THE INSURANCE market is not always seen as the most innovative sector, but this reputation may be undeserved. Major institutions, as well as new market entrants, increasingly provide inventive ways of helping you bring down your premiums.
The rise of wearable technology – including fitness gadgets that track activities such as steps taken, calories burned and other metrics – has begun to allow private health insurers to financially incentivise exercise. Graeme Godfrey of insurance adviser Best Go Private highlights PruHealth’s Vitality scheme. Policy-holders can claim as much as 15 per cent of their annual premium back by living a healthy lifestyle. Data from heart rate monitors, pedometers and various other devices allows the company to allocate “vitality points” to individuals. Exercising at 60 per cent of the age-related maximum heart rate for 60 minutes, or 70 per cent of the maximum 30 minutes just four times in a week gives access to the higher range of benefits. On the employer scheme, this amount of exercise also leads to an elimination of the £250 excess on claims. PruHealth’s Nick Read says, “it is key that data is incorporated as a core part of the policy, rather than as a bolt-on.” The vitality scheme is currently the only programme linking data to a reduction in premiums.

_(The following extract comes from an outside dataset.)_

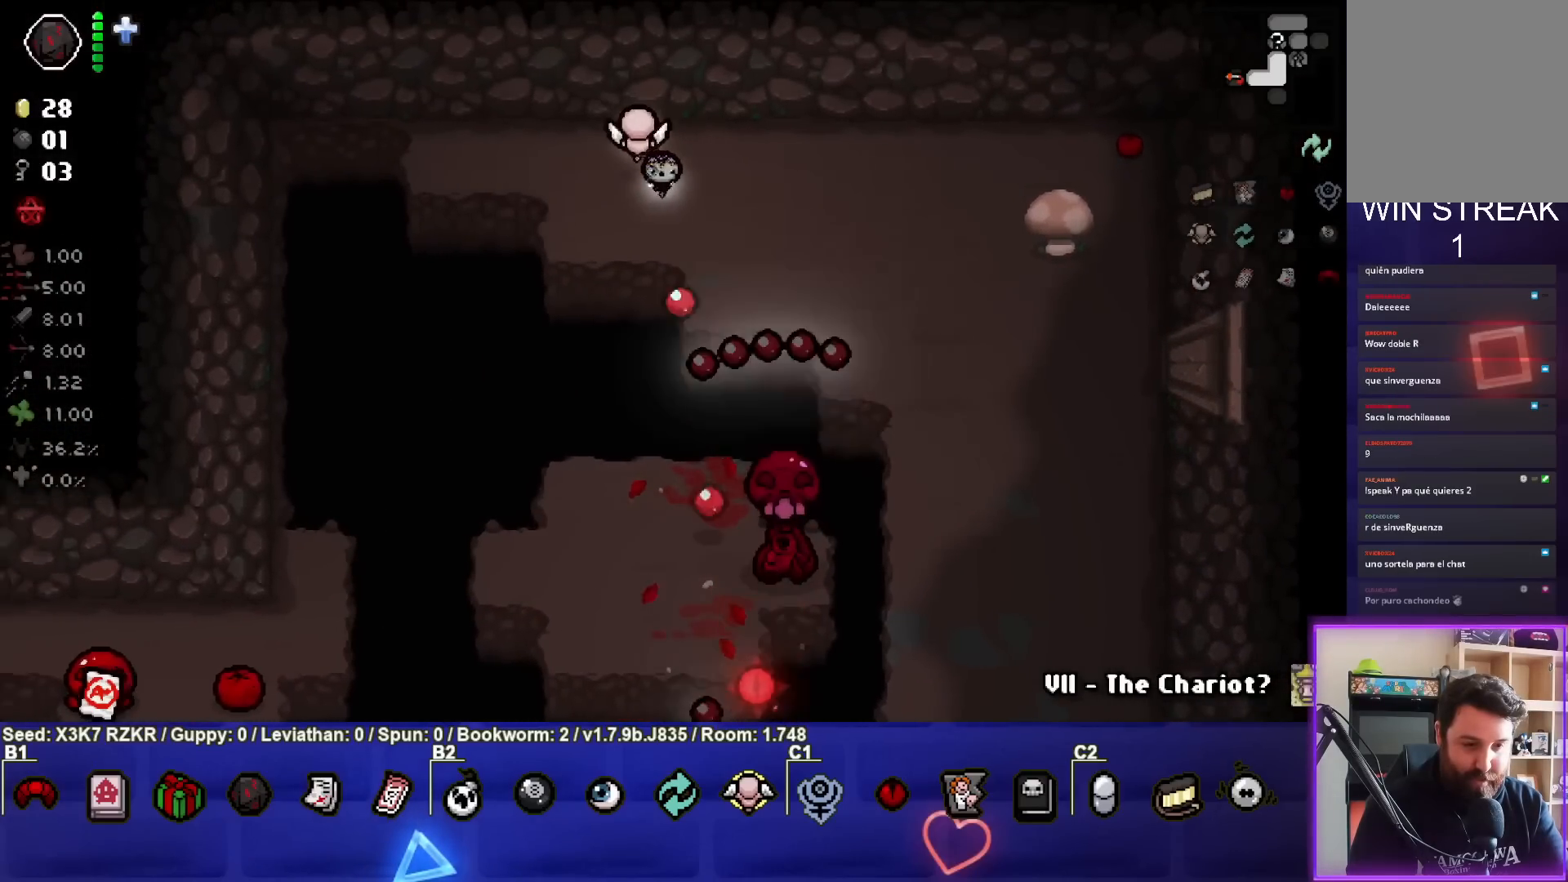
{"buttons": [], "left_stick": "down", "right_stick": "down-right", "events": [[100, "left_stick", "down-left"], [133, "right_stick", "down-right"], [383, "left_stick", "down"]]}
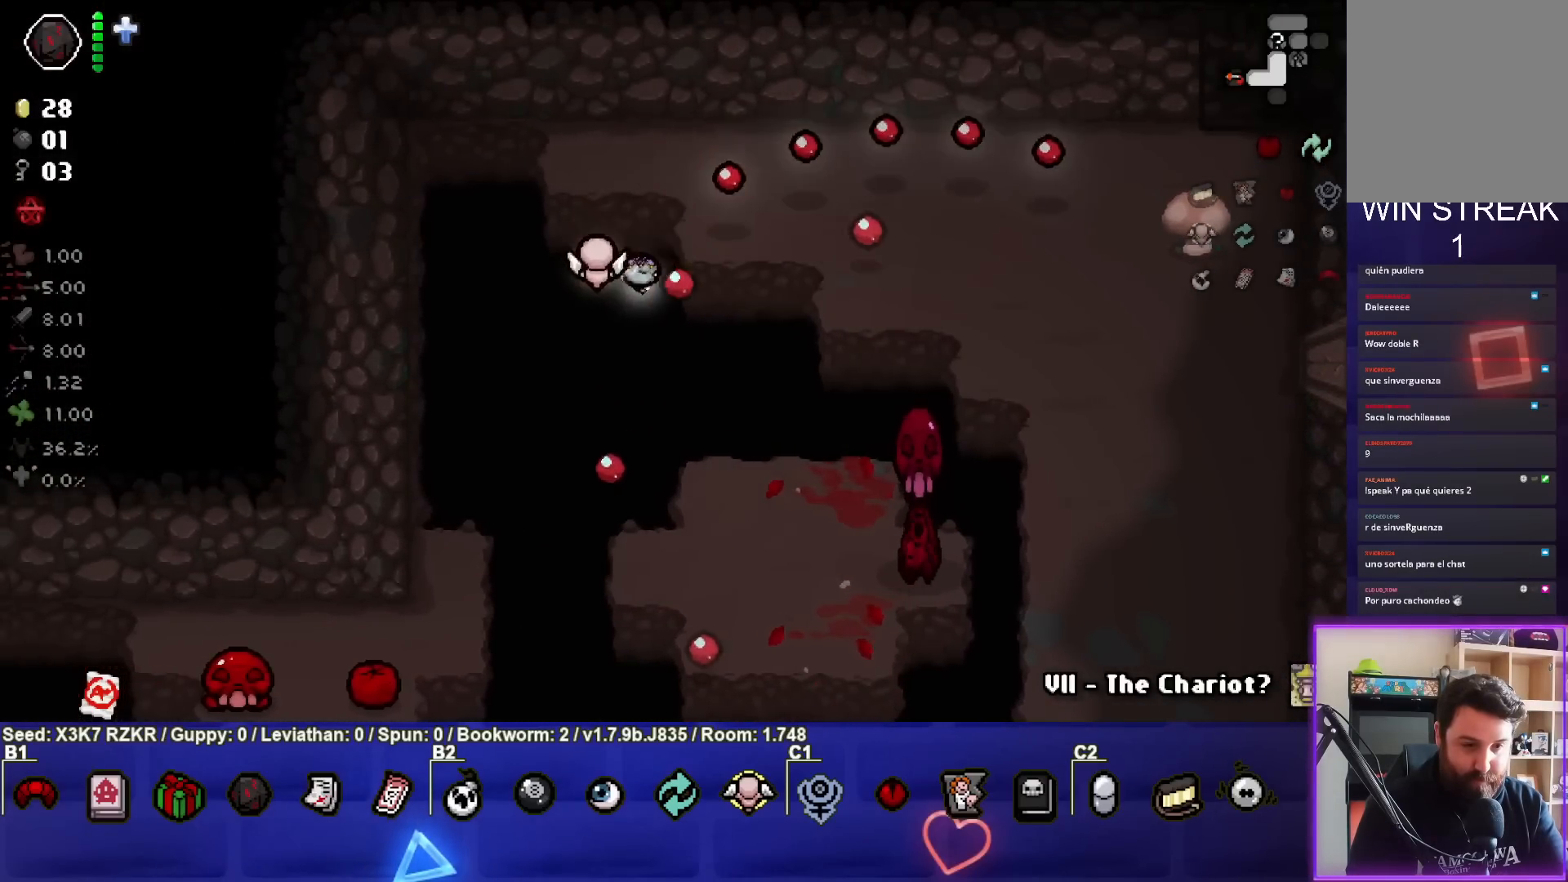
{"buttons": [], "left_stick": "center", "right_stick": "down-right", "events": [[183, "left_stick", "down-right"], [483, "left_stick", "center"]]}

But some groups with unusual insurance needs have historically found it difficult to access insurance altogether. Owners of pug dogs, for example, find it difficult to protect against the high probability of the theft of this expensive breed. Bought By Many, a startup founded in 2011, allows these groups to club together and negotiate as a collective. According to company co-founder Guy Farley, the system now has over 5,500 members, and has negotiated deals with 11 different insurers at discounts ranging from 7.5 to 20 per cent of initial quotes. By bypassing price comparison sites, Bought By Many allows insurance companies to reduce their distribution costs, a saving which can be passed on to consumers.